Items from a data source
::::
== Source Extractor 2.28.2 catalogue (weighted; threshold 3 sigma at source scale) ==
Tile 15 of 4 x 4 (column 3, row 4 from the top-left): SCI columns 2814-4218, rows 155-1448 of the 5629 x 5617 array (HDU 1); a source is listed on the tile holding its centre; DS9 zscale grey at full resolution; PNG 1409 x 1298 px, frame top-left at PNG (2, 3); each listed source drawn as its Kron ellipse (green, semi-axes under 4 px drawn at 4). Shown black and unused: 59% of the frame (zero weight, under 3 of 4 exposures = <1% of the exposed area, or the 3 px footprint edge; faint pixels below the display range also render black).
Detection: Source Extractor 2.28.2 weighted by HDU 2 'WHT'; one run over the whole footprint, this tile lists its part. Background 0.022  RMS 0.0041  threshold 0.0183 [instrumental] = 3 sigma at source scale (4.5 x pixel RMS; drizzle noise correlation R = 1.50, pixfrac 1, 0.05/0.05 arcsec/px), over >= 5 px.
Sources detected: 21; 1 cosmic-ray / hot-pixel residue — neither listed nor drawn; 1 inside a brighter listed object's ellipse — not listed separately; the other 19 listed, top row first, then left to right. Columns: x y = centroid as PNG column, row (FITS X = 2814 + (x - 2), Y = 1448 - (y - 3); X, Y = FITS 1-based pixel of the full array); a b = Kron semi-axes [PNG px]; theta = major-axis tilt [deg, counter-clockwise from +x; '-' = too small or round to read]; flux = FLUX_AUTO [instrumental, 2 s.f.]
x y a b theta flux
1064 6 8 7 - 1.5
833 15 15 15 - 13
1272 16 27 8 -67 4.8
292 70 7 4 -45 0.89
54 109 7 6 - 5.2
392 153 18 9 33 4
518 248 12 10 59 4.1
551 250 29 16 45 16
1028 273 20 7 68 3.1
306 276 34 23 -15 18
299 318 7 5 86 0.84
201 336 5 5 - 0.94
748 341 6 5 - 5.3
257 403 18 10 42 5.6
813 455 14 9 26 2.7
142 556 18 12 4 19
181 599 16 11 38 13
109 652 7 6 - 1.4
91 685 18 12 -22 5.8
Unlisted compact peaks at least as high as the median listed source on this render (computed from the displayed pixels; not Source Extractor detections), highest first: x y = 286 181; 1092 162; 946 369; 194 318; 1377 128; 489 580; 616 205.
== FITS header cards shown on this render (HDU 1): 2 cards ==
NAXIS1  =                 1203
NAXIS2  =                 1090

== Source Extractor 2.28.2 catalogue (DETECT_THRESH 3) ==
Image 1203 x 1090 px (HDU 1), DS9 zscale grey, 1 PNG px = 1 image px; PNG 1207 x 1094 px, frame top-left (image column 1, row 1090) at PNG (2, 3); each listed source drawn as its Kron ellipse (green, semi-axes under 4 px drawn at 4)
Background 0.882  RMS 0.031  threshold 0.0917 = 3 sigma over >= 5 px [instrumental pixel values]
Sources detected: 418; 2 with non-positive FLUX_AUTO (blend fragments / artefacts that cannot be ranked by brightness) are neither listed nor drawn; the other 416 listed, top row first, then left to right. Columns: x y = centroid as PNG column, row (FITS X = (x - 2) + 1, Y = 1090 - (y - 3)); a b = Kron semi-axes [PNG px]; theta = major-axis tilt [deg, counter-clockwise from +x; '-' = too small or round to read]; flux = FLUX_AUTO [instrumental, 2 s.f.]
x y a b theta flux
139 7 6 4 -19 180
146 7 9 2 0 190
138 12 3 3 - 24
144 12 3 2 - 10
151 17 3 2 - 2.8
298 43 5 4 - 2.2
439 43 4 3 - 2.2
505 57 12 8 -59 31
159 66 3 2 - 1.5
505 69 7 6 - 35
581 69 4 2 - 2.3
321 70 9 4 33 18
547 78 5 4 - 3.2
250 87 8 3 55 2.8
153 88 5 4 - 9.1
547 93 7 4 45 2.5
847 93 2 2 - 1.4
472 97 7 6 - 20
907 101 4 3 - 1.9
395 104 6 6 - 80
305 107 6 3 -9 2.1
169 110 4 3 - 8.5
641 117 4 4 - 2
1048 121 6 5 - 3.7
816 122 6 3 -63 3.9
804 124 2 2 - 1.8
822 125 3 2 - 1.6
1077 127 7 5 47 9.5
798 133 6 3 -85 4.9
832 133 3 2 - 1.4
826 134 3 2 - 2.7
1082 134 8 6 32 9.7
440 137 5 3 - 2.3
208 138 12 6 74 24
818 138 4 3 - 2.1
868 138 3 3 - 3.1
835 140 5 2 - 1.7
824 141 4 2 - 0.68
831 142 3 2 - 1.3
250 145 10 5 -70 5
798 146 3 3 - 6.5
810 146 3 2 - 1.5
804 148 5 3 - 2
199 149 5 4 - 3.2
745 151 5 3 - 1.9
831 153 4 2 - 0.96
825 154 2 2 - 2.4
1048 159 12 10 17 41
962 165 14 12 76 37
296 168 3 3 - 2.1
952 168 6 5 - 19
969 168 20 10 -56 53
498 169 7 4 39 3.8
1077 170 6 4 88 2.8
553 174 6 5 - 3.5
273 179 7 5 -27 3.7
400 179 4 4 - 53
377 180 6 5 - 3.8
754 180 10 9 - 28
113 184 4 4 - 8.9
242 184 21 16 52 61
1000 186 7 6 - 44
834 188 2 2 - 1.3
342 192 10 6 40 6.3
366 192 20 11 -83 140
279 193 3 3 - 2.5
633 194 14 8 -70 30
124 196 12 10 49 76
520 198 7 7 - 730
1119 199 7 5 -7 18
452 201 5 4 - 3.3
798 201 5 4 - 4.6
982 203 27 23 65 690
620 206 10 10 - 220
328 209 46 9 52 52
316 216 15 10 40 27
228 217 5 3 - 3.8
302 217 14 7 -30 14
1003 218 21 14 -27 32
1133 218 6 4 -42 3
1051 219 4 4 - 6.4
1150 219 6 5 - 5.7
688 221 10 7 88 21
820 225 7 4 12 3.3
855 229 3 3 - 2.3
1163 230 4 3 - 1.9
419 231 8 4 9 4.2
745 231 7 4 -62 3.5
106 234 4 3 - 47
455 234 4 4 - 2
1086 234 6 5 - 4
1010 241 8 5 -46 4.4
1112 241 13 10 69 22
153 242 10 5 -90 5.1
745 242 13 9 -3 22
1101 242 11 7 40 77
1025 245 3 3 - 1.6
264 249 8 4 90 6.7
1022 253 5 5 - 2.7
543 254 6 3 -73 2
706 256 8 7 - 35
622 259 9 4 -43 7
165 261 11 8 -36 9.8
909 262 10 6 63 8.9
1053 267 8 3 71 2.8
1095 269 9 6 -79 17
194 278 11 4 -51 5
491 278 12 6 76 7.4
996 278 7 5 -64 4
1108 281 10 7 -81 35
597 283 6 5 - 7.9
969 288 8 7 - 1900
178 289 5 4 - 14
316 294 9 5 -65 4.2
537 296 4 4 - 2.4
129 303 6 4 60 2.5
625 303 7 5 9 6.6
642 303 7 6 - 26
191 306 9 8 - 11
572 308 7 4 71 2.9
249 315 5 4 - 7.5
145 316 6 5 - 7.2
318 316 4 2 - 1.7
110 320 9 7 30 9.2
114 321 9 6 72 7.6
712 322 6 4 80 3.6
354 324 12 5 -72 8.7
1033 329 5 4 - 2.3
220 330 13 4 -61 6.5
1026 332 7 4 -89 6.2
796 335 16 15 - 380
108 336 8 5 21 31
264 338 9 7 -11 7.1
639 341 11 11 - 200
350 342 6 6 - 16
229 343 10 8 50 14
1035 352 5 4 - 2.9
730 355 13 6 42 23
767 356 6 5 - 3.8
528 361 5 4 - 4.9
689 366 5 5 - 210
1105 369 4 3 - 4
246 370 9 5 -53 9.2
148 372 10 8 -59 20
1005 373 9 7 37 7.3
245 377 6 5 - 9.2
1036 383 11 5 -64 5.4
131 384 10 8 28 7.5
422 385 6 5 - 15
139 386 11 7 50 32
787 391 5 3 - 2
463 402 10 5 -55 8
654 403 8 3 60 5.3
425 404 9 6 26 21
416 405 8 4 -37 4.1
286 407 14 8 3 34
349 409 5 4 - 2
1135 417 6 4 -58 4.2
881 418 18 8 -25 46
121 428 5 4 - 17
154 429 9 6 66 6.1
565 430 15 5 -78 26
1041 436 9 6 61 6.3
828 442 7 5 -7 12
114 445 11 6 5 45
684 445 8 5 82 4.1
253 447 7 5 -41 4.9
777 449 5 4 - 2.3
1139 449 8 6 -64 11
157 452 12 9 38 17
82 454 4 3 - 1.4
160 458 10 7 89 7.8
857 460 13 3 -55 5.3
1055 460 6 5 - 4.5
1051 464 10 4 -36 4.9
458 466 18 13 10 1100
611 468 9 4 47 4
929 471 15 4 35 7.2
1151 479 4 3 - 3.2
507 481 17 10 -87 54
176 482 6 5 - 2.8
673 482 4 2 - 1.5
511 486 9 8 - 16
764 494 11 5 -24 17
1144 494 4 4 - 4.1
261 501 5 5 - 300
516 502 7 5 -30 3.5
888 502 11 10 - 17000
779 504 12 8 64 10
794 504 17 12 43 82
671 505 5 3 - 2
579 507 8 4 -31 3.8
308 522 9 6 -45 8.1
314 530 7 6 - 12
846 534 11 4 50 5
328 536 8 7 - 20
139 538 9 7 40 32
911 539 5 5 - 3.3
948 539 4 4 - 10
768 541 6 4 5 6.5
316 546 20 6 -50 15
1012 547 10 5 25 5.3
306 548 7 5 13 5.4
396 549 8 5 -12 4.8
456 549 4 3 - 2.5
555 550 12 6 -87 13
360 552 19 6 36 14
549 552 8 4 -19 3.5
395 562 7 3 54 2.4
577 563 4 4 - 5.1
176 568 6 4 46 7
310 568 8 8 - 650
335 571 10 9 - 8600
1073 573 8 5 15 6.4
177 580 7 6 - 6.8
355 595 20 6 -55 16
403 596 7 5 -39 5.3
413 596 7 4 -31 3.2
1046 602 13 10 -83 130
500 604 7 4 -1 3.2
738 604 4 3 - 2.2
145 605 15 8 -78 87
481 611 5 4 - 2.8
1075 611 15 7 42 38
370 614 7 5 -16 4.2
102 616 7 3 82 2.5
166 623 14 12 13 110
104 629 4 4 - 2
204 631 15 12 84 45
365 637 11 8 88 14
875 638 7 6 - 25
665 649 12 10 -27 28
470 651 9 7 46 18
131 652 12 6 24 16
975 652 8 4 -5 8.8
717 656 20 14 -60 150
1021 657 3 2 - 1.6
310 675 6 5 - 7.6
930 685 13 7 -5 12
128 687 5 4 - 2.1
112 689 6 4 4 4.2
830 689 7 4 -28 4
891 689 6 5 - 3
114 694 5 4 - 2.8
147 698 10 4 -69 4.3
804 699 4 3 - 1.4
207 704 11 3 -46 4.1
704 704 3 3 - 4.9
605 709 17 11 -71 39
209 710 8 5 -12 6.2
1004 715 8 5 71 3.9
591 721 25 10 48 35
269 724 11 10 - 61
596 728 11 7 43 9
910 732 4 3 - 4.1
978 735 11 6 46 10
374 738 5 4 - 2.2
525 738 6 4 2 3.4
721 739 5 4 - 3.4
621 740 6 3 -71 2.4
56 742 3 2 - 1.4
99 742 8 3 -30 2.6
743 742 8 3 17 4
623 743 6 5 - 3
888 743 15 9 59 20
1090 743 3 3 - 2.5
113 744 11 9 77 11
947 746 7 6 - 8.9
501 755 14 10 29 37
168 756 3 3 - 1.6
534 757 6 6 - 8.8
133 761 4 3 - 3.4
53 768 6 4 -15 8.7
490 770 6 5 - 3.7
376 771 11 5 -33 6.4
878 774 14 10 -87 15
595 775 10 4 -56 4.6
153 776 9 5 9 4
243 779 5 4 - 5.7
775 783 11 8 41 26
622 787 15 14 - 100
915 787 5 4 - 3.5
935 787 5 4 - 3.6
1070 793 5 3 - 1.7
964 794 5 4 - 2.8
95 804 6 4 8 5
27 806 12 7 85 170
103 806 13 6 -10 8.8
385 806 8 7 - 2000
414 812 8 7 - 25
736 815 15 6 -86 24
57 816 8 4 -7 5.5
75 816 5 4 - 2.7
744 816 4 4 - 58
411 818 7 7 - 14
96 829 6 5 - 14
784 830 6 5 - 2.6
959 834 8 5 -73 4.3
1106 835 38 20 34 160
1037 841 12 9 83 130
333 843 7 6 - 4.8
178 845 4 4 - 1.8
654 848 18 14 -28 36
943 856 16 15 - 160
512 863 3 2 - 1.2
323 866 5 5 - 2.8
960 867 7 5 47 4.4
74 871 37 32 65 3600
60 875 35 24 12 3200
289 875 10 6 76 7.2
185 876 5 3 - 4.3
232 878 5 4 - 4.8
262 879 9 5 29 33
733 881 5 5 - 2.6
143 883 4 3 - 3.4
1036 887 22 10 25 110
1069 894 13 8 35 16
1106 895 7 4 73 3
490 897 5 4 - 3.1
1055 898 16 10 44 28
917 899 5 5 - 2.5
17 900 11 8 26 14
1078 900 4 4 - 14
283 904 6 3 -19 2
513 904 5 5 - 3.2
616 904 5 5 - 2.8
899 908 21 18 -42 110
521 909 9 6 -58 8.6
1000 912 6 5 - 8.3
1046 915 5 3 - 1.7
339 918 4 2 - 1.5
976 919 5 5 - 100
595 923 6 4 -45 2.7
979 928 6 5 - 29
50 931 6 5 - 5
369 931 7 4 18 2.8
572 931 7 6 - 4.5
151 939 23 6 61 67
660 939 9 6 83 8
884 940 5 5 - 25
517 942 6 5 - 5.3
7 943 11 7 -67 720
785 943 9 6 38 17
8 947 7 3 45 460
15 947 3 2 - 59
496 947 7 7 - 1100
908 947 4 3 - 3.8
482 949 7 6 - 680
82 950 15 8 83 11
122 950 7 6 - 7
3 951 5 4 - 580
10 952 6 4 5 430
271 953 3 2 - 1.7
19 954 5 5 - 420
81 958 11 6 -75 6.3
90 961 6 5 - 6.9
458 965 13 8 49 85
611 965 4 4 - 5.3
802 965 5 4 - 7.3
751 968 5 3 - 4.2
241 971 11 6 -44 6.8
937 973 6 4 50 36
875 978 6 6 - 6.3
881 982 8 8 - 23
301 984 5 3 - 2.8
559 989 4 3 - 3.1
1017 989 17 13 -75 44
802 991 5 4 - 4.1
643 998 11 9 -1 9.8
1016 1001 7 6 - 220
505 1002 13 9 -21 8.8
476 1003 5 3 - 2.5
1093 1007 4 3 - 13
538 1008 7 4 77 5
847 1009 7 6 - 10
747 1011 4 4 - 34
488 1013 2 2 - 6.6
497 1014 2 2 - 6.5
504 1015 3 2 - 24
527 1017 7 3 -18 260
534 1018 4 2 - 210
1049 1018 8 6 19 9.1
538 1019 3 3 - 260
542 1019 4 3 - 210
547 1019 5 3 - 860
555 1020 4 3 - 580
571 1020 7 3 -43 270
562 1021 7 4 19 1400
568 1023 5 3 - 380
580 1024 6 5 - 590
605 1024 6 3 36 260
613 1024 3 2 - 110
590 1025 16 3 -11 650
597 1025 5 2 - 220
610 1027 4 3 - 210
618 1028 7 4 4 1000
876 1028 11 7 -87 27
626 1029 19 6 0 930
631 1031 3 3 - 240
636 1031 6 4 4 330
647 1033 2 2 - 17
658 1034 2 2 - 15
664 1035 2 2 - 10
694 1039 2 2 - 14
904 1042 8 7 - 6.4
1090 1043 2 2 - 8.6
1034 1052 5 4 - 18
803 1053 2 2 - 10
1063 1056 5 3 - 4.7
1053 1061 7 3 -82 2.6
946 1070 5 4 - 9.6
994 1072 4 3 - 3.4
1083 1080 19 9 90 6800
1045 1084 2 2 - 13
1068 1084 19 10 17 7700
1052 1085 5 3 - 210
::::
Write out every line from the one containing "2.28.2 catalogue (DETECT_THRESH" down to the one containing "151 17 3 2 - 2.8", both included, copying each character without change.

== Source Extractor 2.28.2 catalogue (DETECT_THRESH 3) ==
Image 1203 x 1090 px (HDU 1), DS9 zscale grey, 1 PNG px = 1 image px; PNG 1207 x 1094 px, frame top-left (image column 1, row 1090) at PNG (2, 3); each listed source drawn as its Kron ellipse (green, semi-axes under 4 px drawn at 4)
Background 0.882  RMS 0.031  threshold 0.0917 = 3 sigma over >= 5 px [instrumental pixel values]
Sources detected: 418; 2 with non-positive FLUX_AUTO (blend fragments / artefacts that cannot be ranked by brightness) are neither listed nor drawn; the other 416 listed, top row first, then left to right. Columns: x y = centroid as PNG column, row (FITS X = (x - 2) + 1, Y = 1090 - (y - 3)); a b = Kron semi-axes [PNG px]; theta = major-axis tilt [deg, counter-clockwise from +x; '-' = too small or round to read]; flux = FLUX_AUTO [instrumental, 2 s.f.]
x y a b theta flux
139 7 6 4 -19 180
146 7 9 2 0 190
138 12 3 3 - 24
144 12 3 2 - 10
151 17 3 2 - 2.8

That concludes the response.